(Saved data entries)
#####

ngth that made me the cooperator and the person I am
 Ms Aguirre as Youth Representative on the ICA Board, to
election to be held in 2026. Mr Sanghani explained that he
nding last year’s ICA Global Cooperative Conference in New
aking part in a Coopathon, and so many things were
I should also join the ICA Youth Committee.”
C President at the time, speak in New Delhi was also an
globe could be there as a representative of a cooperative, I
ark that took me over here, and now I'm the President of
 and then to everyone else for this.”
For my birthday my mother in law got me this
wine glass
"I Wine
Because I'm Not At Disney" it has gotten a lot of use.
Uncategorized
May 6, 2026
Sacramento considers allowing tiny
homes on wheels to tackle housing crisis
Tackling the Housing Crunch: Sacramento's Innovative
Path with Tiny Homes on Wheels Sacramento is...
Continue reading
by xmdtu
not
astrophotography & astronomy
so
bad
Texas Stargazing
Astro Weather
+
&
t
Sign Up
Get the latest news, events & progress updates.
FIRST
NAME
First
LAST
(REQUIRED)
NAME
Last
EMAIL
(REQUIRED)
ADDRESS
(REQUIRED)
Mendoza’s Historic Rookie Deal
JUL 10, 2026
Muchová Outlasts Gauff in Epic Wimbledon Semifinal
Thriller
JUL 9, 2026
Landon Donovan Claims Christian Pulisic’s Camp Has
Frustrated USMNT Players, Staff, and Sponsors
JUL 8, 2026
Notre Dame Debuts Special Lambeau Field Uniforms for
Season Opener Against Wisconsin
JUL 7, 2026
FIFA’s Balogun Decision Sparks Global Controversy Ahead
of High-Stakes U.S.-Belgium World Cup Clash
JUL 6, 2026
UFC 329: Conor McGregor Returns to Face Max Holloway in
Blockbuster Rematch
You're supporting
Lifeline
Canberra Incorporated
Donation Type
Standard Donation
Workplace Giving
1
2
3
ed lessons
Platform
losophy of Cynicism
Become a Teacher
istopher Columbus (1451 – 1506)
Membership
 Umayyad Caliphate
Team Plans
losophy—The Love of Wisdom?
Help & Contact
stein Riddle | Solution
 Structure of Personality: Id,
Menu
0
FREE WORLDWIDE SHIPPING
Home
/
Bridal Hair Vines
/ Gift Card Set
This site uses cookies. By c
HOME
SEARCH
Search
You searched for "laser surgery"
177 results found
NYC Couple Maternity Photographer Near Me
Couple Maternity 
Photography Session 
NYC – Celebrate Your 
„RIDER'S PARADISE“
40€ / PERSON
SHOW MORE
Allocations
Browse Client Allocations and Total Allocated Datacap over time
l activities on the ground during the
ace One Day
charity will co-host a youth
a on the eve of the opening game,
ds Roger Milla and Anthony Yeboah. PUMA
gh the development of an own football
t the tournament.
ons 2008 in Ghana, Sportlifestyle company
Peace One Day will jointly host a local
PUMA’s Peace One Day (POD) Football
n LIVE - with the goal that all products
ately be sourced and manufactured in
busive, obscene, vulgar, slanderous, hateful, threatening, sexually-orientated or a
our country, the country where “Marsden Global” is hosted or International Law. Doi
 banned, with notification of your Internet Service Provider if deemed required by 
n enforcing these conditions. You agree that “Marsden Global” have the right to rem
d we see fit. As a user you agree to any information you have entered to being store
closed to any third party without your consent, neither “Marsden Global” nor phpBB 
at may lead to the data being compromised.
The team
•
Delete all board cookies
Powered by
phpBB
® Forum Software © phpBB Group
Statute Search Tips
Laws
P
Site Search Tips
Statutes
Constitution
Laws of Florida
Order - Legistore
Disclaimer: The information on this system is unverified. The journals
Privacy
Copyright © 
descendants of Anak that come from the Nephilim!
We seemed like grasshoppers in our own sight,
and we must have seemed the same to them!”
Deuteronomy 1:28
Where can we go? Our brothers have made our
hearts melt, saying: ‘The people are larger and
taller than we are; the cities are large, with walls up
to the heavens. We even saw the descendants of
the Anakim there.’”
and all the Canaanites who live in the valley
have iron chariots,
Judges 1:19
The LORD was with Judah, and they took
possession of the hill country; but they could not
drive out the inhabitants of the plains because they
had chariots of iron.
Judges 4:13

#####

> **What the task requires**: A verbatim transcription is needed of the lines above, starting at the line with "Gift Card Set" and ending at the line with "Peace One Day will jointly host a local", both included, and of nothing else.

> **Task result**:
/ Gift Card Set
This site uses cookies. By c
HOME
SEARCH
Search
You searched for "laser surgery"
177 results found
NYC Couple Maternity Photographer Near Me
Couple Maternity 
Photography Session 
NYC – Celebrate Your 
„RIDER'S PARADISE“
40€ / PERSON
SHOW MORE
Allocations
Browse Client Allocations and Total Allocated Datacap over time
l activities on the ground during the
ace One Day
charity will co-host a youth
a on the eve of the opening game,
ds Roger Milla and Anthony Yeboah. PUMA
gh the development of an own football
t the tournament.
ons 2008 in Ghana, Sportlifestyle company
Peace One Day will jointly host a local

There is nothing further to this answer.